• EXERCISE INSTRUCTIONS:
Reproduce verbatim the lines from the one containing "et du moral**..." through the one containing "classes** des personnages.", both included.

RECORDS SHOWN START

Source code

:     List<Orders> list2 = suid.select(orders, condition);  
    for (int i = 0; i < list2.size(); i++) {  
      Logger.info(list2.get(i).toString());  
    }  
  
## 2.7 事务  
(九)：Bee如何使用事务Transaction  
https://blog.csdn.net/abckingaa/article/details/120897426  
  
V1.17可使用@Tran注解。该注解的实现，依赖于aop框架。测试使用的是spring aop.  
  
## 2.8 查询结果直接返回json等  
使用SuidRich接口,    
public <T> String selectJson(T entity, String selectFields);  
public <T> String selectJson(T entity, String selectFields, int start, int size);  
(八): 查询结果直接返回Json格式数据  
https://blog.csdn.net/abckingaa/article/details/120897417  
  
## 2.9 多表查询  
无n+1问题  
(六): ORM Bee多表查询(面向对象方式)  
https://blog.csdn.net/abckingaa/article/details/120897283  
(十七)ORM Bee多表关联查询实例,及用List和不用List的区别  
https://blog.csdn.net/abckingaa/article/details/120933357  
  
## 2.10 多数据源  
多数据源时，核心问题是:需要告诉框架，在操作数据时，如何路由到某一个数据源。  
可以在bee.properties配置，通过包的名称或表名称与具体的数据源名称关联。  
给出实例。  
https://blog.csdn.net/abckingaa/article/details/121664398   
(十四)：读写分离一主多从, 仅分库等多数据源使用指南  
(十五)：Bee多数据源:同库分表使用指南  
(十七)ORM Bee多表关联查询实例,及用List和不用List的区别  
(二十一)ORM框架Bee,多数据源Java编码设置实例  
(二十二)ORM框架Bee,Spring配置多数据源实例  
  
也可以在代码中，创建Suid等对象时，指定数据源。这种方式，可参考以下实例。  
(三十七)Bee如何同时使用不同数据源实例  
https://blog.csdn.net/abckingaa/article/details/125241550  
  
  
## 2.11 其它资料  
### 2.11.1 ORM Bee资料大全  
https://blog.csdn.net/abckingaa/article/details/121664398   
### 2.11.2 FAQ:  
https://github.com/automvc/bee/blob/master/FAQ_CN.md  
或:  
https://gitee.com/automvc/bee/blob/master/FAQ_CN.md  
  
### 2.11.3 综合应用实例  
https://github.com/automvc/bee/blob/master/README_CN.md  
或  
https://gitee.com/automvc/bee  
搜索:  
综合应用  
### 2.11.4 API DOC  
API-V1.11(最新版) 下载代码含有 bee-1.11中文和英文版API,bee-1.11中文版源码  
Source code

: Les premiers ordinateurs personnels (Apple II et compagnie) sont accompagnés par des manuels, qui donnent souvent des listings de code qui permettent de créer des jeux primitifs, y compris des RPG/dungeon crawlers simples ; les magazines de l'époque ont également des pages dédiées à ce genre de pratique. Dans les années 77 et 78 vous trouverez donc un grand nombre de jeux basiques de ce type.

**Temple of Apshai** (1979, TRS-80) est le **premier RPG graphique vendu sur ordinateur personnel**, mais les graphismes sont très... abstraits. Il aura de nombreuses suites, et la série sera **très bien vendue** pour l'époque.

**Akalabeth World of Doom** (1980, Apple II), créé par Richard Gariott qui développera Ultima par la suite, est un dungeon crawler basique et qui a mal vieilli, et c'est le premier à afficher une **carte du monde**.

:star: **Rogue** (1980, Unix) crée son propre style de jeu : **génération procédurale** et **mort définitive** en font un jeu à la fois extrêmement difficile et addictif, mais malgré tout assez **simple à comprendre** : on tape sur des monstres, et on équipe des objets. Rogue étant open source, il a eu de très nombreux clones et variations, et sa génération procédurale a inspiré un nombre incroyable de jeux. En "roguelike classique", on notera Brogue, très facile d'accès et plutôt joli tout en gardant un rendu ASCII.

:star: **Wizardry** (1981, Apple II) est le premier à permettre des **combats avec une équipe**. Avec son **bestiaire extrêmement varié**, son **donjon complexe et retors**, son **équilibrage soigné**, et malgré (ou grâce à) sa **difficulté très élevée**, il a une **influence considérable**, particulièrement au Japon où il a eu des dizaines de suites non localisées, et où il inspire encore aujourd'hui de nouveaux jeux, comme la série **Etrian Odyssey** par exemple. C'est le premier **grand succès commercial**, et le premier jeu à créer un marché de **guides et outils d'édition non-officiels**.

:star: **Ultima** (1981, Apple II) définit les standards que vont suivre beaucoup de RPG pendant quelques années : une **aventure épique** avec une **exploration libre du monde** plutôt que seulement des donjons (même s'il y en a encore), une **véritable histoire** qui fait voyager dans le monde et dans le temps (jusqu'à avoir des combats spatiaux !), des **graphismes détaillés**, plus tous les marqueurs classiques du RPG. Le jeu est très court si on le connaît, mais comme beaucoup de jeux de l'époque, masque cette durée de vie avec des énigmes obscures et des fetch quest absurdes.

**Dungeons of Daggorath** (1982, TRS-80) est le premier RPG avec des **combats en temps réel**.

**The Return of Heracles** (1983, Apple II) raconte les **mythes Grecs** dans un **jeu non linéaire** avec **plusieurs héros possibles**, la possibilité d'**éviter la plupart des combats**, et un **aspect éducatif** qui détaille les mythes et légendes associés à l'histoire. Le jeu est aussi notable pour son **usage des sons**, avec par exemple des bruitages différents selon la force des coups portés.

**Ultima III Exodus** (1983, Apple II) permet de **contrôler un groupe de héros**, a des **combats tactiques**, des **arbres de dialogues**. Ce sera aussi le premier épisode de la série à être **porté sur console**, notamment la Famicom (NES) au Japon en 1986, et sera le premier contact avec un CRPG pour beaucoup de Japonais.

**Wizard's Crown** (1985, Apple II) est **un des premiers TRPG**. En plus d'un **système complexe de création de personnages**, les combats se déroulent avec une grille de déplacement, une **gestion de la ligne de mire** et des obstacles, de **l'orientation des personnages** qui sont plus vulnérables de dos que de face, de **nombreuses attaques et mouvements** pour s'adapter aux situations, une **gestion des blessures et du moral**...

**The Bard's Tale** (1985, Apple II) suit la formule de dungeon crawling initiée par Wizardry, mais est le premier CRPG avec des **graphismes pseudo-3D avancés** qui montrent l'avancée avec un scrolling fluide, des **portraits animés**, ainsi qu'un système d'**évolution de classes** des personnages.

RECORDS SHOWN END
RECORDS SHOWN START

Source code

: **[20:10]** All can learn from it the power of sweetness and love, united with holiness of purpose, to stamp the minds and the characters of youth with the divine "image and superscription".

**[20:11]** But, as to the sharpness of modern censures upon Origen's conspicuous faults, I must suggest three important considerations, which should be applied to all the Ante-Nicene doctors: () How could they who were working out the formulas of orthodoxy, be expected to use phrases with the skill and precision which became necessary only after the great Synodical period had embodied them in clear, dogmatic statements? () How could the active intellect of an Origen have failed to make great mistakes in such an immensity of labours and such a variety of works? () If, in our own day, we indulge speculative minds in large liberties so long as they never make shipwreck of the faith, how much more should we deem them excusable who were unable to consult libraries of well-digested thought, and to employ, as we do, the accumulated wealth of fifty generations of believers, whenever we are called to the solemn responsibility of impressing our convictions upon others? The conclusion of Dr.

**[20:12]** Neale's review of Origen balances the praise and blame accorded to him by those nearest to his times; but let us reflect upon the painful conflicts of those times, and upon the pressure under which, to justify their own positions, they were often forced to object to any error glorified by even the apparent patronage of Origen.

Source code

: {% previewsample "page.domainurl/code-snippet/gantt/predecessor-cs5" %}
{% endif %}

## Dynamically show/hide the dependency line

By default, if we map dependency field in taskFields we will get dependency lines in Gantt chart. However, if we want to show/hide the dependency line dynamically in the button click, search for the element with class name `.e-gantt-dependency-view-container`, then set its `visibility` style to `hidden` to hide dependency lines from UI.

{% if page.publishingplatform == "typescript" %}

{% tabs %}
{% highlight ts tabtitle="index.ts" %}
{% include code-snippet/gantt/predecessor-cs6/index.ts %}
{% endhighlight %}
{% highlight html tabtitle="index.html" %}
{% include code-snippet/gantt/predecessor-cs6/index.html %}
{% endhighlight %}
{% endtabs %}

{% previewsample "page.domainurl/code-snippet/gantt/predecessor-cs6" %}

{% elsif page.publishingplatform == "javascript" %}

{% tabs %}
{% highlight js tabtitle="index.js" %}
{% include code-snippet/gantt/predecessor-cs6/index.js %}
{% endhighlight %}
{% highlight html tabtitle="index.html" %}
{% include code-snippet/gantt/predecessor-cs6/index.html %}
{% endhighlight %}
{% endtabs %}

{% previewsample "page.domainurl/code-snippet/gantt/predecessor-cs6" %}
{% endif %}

RECORDS SHOWN END

• TASK OUTPUT:
**Wizard's Crown** (1985, Apple II) est **un des premiers TRPG**. En plus d'un **système complexe de création de personnages**, les combats se déroulent avec une grille de déplacement, une **gestion de la ligne de mire** et des obstacles, de **l'orientation des personnages** qui sont plus vulnérables de dos que de face, de **nombreuses attaques et mouvements** pour s'adapter aux situations, une **gestion des blessures et du moral**...

**The Bard's Tale** (1985, Apple II) suit la formule de dungeon crawling initiée par Wizardry, mais est le premier CRPG avec des **graphismes pseudo-3D avancés** qui montrent l'avancée avec un scrolling fluide, des **portraits animés**, ainsi qu'un système d'**évolution de classes** des personnages.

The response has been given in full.